Four years later, Congress passed the Mining Act of 186617 and, among many other things, expressly affirmed the rights to water use that had developed through local custom and formally sanctioned appropriations of water on public lands. Rather than mandating a specific method for acquiring water rights, Congress deferred to local custom or state law, allowing states to establish their own system to govern water rights and water disputes. An 1870 amendment to the Mining Act again recognized the prior appropriation system as a valid method for allocating water.18 This amendment held that riparian landowners who obtained title to their land from the government did not have a superior right over the prior appropriators, but that they were, in fact, subject to all previous water rights that were recognized by local custom.

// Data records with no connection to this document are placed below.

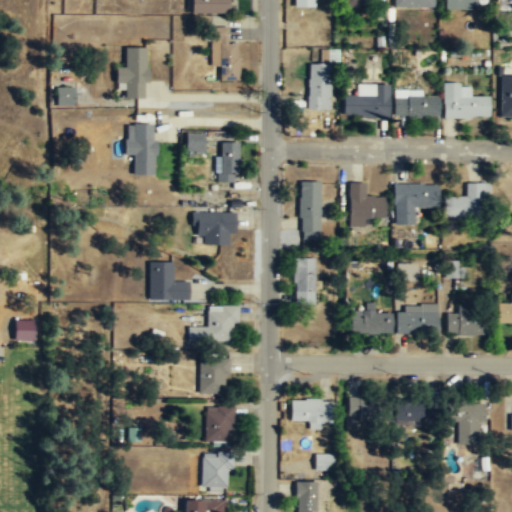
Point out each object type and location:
building: (300, 3)
building: (304, 3)
building: (349, 3)
building: (352, 3)
building: (410, 3)
building: (413, 3)
building: (462, 3)
building: (511, 3)
building: (456, 4)
building: (206, 5)
building: (511, 5)
building: (210, 6)
building: (220, 52)
building: (224, 53)
building: (129, 71)
building: (133, 72)
building: (315, 85)
building: (318, 86)
building: (65, 95)
building: (504, 95)
building: (506, 96)
building: (367, 101)
building: (463, 101)
building: (365, 102)
building: (459, 102)
building: (414, 103)
building: (413, 106)
building: (194, 142)
road: (390, 147)
building: (137, 148)
building: (142, 149)
building: (224, 160)
building: (227, 161)
building: (463, 198)
building: (409, 199)
building: (413, 200)
building: (468, 201)
building: (359, 204)
building: (363, 204)
building: (305, 205)
building: (309, 209)
building: (210, 225)
building: (214, 226)
road: (267, 256)
building: (450, 269)
building: (402, 270)
building: (408, 271)
building: (300, 280)
building: (303, 280)
building: (161, 282)
building: (165, 282)
building: (19, 283)
building: (504, 311)
building: (502, 312)
building: (417, 319)
building: (465, 319)
building: (370, 320)
building: (366, 321)
building: (466, 321)
building: (413, 322)
building: (212, 324)
building: (215, 324)
building: (23, 329)
road: (389, 363)
building: (209, 373)
building: (212, 374)
building: (363, 408)
building: (365, 408)
building: (409, 409)
building: (307, 410)
building: (416, 410)
building: (311, 411)
building: (461, 418)
building: (469, 421)
building: (511, 421)
building: (215, 423)
building: (218, 423)
park: (18, 429)
building: (320, 461)
building: (323, 461)
building: (211, 469)
building: (215, 470)
building: (302, 495)
building: (305, 496)
building: (209, 505)
building: (189, 506)
building: (211, 506)
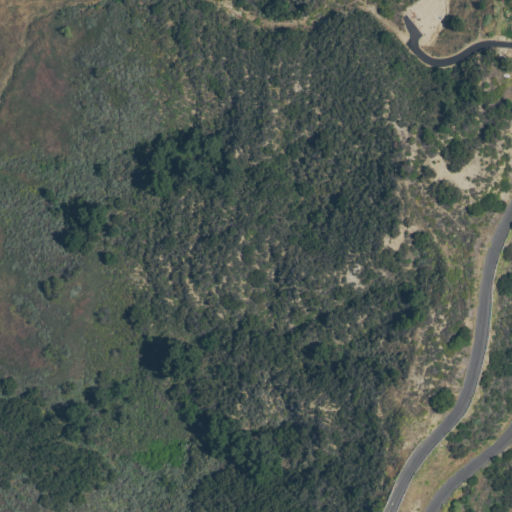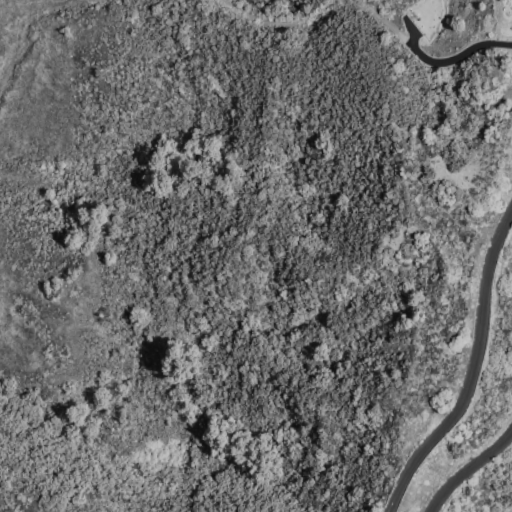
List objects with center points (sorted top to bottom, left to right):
road: (441, 433)
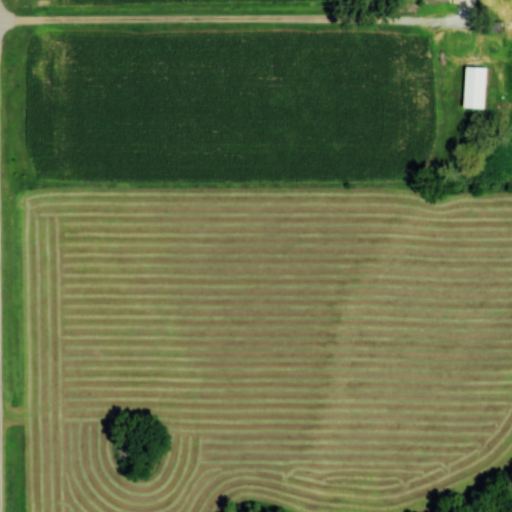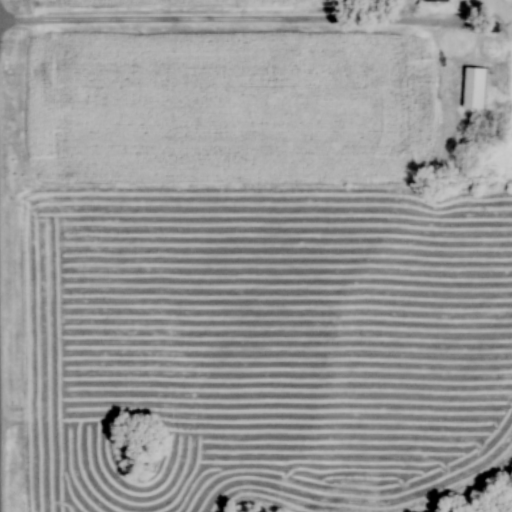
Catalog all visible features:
building: (437, 0)
road: (232, 24)
building: (476, 88)
road: (0, 487)
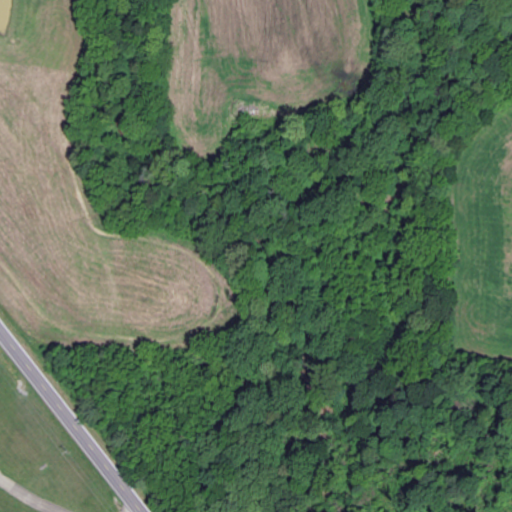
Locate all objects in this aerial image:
road: (72, 418)
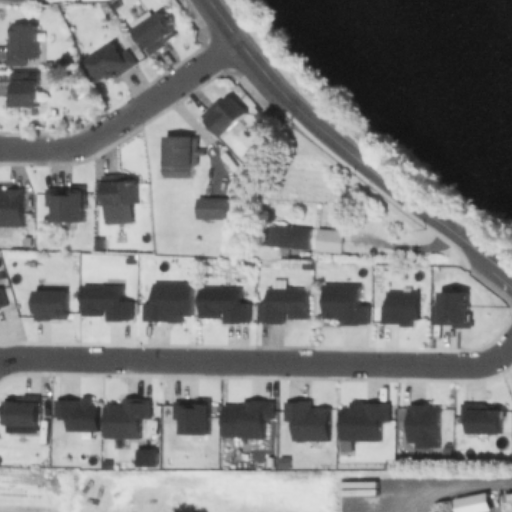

The Desert Lands Act of 1877,19 which applied specifically to arid lands within Arizona, California, Idaho, Montana, Nevada, New Mexico, North Dakota, Oregon, South Dakota, Utah, Washington, and Wyoming (and Colorado and parts of Texas, after a subsequent amendments), also confirmed the prior appropriation doctrine. This Act stated that water on public land was available for appropriation for irrigation, mining, and manufacturing purposes, subject to existing rights.20 As explained in California Oregon Power Co. v. Beaver Portland Cement Co.,

As the owner of the public domain, the government possessed the power to dispose of land and water thereon together, or to dispose of them separately. Howell v. Johnson, 89 F. 556, 558. The fair construction of the provision now under review is that Congress intended to establish the rule that, for the future, the land should be patented separately, and that all nonnavigable waters thereon should be reserved for the use of the public under the laws of the states and territories named.